While copying the entries exactly, leave out each picture they contain.
══ Extracted entries
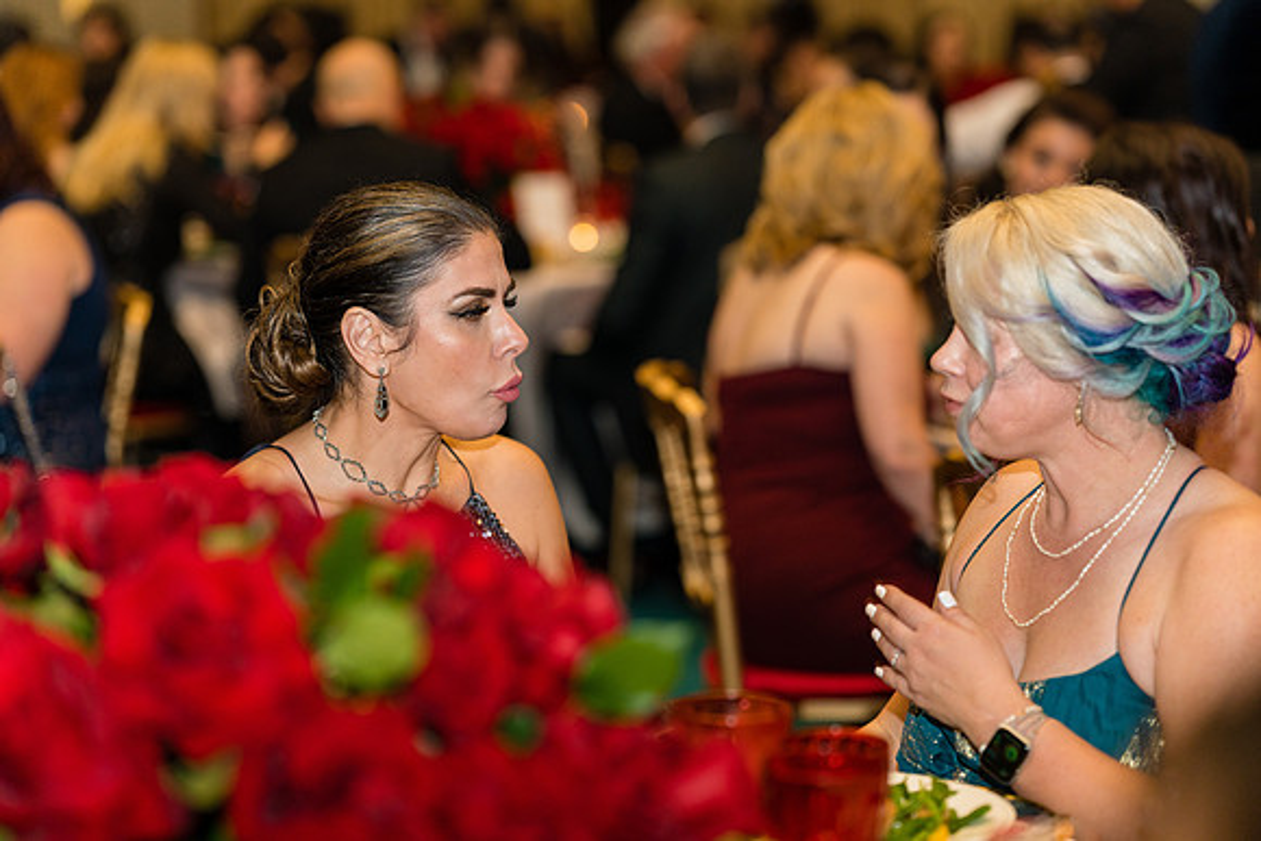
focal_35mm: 85
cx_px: 630
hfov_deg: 23.9
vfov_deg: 16.1
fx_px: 2978
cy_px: 420
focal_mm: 85
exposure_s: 1/200
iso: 1000
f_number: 2
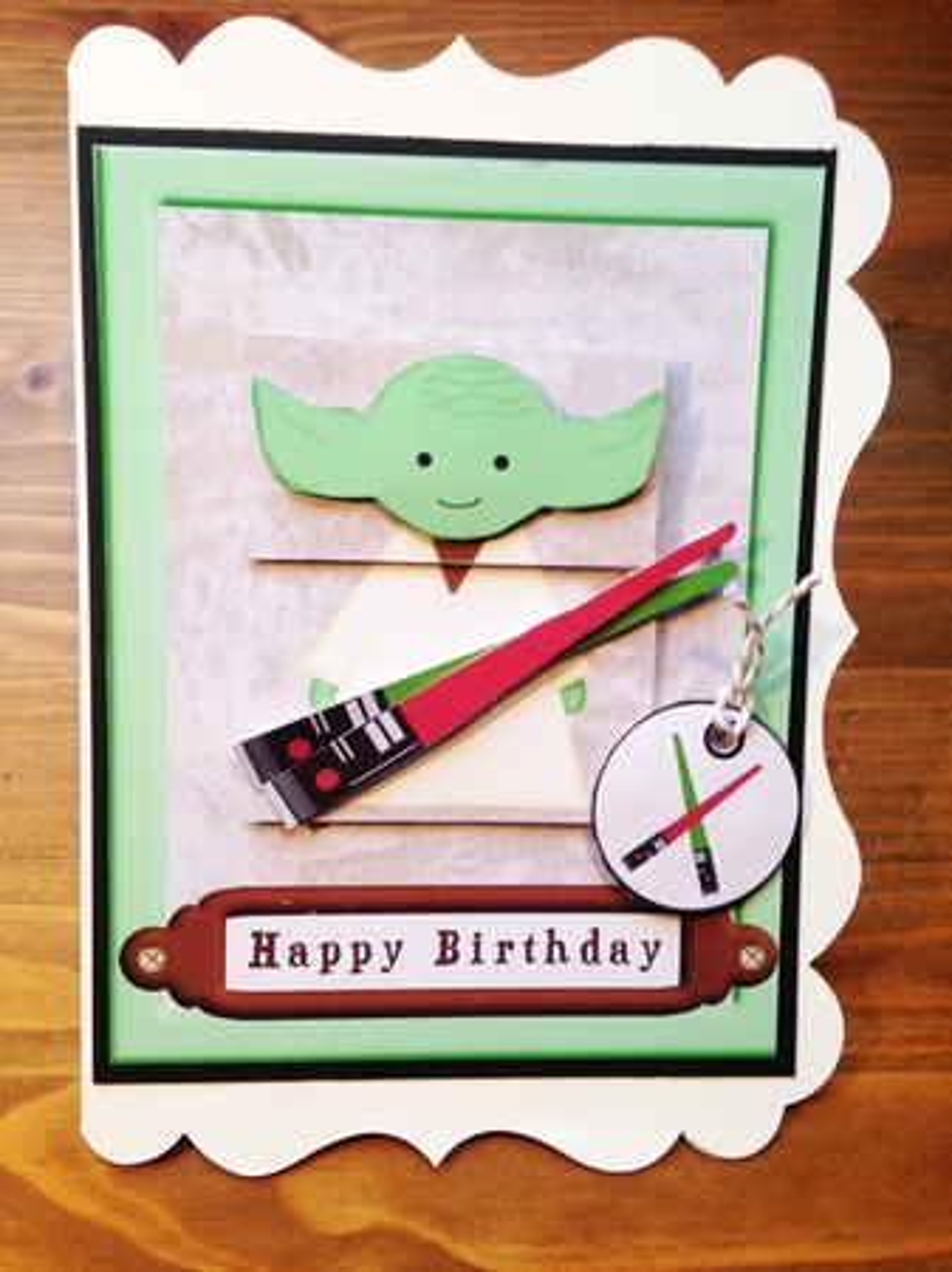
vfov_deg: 55.4
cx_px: 476
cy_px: 636
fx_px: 1211
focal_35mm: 33
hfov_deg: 42.9
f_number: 2.4
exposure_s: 1/20
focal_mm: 4.12
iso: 64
════
- Task output:
focal_35mm: 85
cx_px: 630
hfov_deg: 23.9
vfov_deg: 16.1
fx_px: 2978
cy_px: 420
focal_mm: 85
exposure_s: 1/200
iso: 1000
f_number: 2
vfov_deg: 55.4
cx_px: 476
cy_px: 636
fx_px: 1211
focal_35mm: 33
hfov_deg: 42.9
f_number: 2.4
exposure_s: 1/20
focal_mm: 4.12
iso: 64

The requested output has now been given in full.